Мой отец после окончания церковно-приходской школы также стал рабочим-каменщиком. В 1914 году с началом 1-ой мировой войны он был призван в армию и после соответствующей подготовки воевал на западном фронте рядовым солдатом.
Спустя один год участия в боях против германцев его заметили отцы-командиры и, как смелого сообразительного солдата, направили для обучения на курсах унтер-офицеров. После окончания курсов он вернулся в свою часть и до февраля 1917 года служил в полковой разведке. За боевые заслуги был награжден солдатским Георгиевским крестом.
В феврале 1917 года после февральской буржуазно-демократической революции он был избран в полковой комитет, в апреле 1917 года вступил в партию большевиков и создал партийную ячейку в полку, которая вела пропаганду среди солдат в поддержку большевиков.
В октябре 1917 года среди других частей его полк оказался в Петрограде и принимал участие в захвате власти большевиками. В 1918 году отец был назначен военным комиссаром отдельного гаубичного артиллерийского дивизиона. В этом качестве участвовал в боях против белогвардейцев на фронтах гражданской войны, а затем в 1920 году против белополяков. В ходе наступательных боев на варшавском направлении он был ранен в правую руку — пулей была вышиблена первая фаланга большого пальца правой руки.
При отступлении от Варшавы его артиллерийский дивизион остановился на ночевку в одной западно-белорусской деревне. Староста деревни внешне приветливо встретил командование части и распорядился разместить личный состав по домам своих односельчан. Командира взял на постой к себе староста, а отца разместили в доме местного священника. Сильно уставших солдат и командиров угостили водкой и накормили; все они разморенные забылись тяжелым сном. Глубокой ночью, перед рассветом, несмотря на выставленные заставы, часть, по наводке старосты, была врасплох захвачена махновцами и понесла тяжелые потери: командир погиб, а отца махновцы захватили в исподнем, вывели на задний двор и расстреляли. Пуля прошла навылет через правое легкое. Последнее что он услышал, теряя сознание, была команда: «Приколи!». Через трое суток он очнулся в одном из госпиталей г.

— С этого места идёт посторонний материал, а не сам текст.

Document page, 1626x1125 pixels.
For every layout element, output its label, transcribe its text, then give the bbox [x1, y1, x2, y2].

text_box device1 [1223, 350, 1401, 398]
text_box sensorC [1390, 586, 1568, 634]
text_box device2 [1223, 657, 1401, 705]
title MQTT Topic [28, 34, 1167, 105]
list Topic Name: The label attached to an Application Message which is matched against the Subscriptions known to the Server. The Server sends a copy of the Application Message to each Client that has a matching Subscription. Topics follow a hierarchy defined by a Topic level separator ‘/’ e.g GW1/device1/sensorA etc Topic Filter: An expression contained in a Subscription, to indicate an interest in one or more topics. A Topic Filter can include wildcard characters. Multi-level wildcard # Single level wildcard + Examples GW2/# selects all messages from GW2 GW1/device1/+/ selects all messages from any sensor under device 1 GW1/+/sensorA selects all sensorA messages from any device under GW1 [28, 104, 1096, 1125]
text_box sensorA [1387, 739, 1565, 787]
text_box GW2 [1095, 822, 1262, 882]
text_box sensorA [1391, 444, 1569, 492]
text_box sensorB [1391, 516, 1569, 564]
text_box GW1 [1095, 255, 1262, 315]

Минска, довольно быстро оправился от ранения и снова вернулся в строй. Как рассказывали позднее его сослуживцы, от полного уничтожения их часть была спасена отрядом конницы Буденного, шедшего по следу махновцев, настигая их. Они были вынуждены в спешке покинуть деревню и, вероятно, так торопились, что бросили раненых, так и не добив их.

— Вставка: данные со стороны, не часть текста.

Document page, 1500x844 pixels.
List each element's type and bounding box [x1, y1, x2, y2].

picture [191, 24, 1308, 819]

После гражданской войны, которая закончилась полной победой большевиков в 1920 году, отец продолжал служить в Красной армии в различных частях Белорусского военного округа. Там, в Белоруссии, судьба свела его с моей мамой Лидией Кондратьевной Шпак (позднее в замужестве Вахновой). В 1926 году они сыграли свадьбу.
А случилось это так. В 1920 году через город Быхов проходили многочисленные воинские эшелоны. Для жителей Быхова, особенно женской его половины, железнодорожная станция Быхова была местом развлечения и знакомств. Однажды мамина старшая сестра Анна находилась со своими подругами, девицами на выданье, на станции. Девушка она была сильная, решительная и бедовая — характером вся в своего отца (моего деда Кондрата). К ней подкатил бравый, черноволосый, высокий, крепкого телосложения командир и спросил: «Я тебе нравлюсь?». Она, не задумываясь, ответила: «Да». Он предложил ей стать его женой. Она согласилась и, в чем была, не заходя домой, уехала с ним без регистрации брака и венчания, даже не спросив согласия своих родителей. Ee будущим законным мужем был Андрей Васильевич Адамович. Брак их оказался удачным. К рассказу об их семье я еще вернусь. Позднее в 1926 году старшая сестра мамы Анна познакомила свою сестру Лиду с Георгием Васильевичем Вахновым, которые вскоре и стали моими родителями.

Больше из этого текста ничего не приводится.